The problem is
Find the variance $S^2$ for random sample of size 21 from a normal population with variance 5.
(Hint: Use the fact that the statistic $\frac{(n-1)S^2}{\sigma^2}$ has a Chi-squared distribution with n-1 degrees of freedom, for a normal population with variance $\sigma^2$)

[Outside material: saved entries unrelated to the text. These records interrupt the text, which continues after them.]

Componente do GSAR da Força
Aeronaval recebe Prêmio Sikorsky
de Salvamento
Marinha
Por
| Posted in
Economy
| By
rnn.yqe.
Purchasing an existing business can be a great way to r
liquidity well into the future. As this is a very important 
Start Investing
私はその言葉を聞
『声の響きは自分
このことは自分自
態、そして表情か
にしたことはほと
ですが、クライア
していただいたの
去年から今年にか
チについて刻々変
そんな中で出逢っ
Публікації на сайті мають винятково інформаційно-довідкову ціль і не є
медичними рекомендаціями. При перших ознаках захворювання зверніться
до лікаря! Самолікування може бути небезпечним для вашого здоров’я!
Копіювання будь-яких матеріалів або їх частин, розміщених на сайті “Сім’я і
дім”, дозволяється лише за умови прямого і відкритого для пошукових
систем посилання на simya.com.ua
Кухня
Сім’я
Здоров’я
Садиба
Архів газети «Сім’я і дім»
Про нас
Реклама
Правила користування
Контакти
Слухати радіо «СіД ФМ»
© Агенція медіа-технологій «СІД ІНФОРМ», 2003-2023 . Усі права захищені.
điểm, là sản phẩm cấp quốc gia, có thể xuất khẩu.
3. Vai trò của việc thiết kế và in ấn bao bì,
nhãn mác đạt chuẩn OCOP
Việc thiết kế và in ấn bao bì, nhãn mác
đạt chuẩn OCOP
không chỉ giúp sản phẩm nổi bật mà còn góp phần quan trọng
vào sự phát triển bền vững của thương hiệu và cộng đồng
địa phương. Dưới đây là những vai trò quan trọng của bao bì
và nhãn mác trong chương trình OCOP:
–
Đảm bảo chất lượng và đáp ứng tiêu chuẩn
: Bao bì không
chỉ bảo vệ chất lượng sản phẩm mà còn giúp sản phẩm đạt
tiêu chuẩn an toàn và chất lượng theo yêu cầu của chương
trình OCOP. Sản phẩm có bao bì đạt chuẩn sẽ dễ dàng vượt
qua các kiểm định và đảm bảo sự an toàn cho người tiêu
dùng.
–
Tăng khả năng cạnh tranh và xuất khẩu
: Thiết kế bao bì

So I get that the statistic $\frac{(21-1)S^2}{5}$ has a Chi-squared distribution with 20 degrees of freedom. But I'm not sure how to proceed from there since I don't get how the Chi-squared distribution is related to getting the particular variance value.
Hint:
It is asked for $Var\left(S^2 \right)$. And we know that $\frac{(n-1)\cdot S^2}{\sigma^2} \sim \chi_{n-1}^2$ with $Var\left(\chi_{n-1}^2\right)=2(n-1)$. Thus
$$Var\left(\frac{(n-1)\cdot S^2}{\sigma^2} \right)=2\cdot (n-1),$$
where $(n-1)$ and $\sigma^2$ are constants.
$$\frac{(n-1)^2}{\sigma^4}Var\left( S^2 \right)=2\cdot (n-1)$$
Go on and solve the equation for $Var\left( S^2 \right)$.